— Description of the task —
The answer must be an exact copy of every entry, with no pictures in it.

— Data extract —
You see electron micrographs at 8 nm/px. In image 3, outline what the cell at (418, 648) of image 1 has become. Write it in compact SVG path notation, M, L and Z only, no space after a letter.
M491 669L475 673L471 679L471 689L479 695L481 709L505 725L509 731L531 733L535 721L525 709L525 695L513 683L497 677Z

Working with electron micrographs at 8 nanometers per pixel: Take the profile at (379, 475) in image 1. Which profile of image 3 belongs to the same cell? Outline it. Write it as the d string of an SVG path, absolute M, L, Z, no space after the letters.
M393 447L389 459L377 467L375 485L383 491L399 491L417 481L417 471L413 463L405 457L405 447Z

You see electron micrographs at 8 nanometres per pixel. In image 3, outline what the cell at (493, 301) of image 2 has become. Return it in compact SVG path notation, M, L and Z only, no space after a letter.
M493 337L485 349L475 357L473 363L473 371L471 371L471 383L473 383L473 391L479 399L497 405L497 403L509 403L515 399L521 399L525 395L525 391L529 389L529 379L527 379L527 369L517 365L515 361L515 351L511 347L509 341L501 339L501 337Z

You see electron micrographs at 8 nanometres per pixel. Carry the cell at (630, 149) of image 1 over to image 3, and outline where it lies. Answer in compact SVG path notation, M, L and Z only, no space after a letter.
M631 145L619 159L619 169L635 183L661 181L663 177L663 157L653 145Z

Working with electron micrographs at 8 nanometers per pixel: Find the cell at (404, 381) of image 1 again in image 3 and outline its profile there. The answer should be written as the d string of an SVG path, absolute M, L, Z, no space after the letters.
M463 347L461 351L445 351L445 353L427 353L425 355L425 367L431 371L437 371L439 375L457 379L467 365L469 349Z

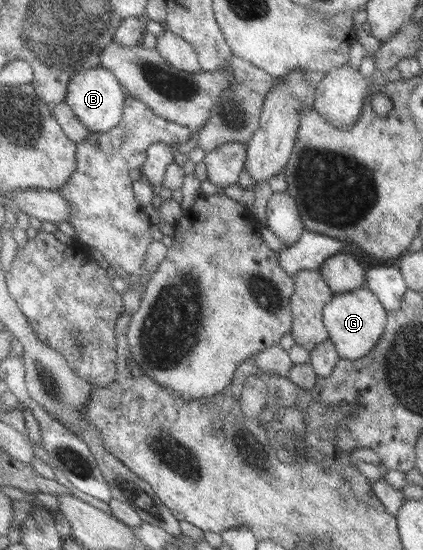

— Solved exercise —
You see electron micrographs at 8 nm/px. In image 3, outline what the cell at (418, 648) of image 1 has become. Write it in compact SVG path notation, M, L and Z only, no space after a letter.
M491 669L475 673L471 679L471 689L479 695L481 709L505 725L509 731L531 733L535 721L525 709L525 695L513 683L497 677Z

Working with electron micrographs at 8 nanometers per pixel: Take the profile at (379, 475) in image 1. Which profile of image 3 belongs to the same cell? Outline it. Write it as the d string of an SVG path, absolute M, L, Z, no space after the letters.
M393 447L389 459L377 467L375 485L383 491L399 491L417 481L417 471L413 463L405 457L405 447Z

You see electron micrographs at 8 nanometres per pixel. In image 3, outline what the cell at (493, 301) of image 2 has become. Return it in compact SVG path notation, M, L and Z only, no space after a letter.
M493 337L485 349L475 357L473 363L473 371L471 371L471 383L473 383L473 391L479 399L497 405L497 403L509 403L515 399L521 399L525 395L525 391L529 389L529 379L527 379L527 369L517 365L515 361L515 351L511 347L509 341L501 339L501 337Z

You see electron micrographs at 8 nanometres per pixel. Carry the cell at (630, 149) of image 1 over to image 3, and outline where it lies. Answer in compact SVG path notation, M, L and Z only, no space after a letter.
M631 145L619 159L619 169L635 183L661 181L663 177L663 157L653 145Z

Working with electron micrographs at 8 nanometers per pixel: Find the cell at (404, 381) of image 1 again in image 3 and outline its profile there. The answer should be written as the d string of an SVG path, absolute M, L, Z, no space after the letters.
M463 347L461 351L445 351L445 353L427 353L425 355L425 367L431 371L437 371L439 375L457 379L467 365L469 349Z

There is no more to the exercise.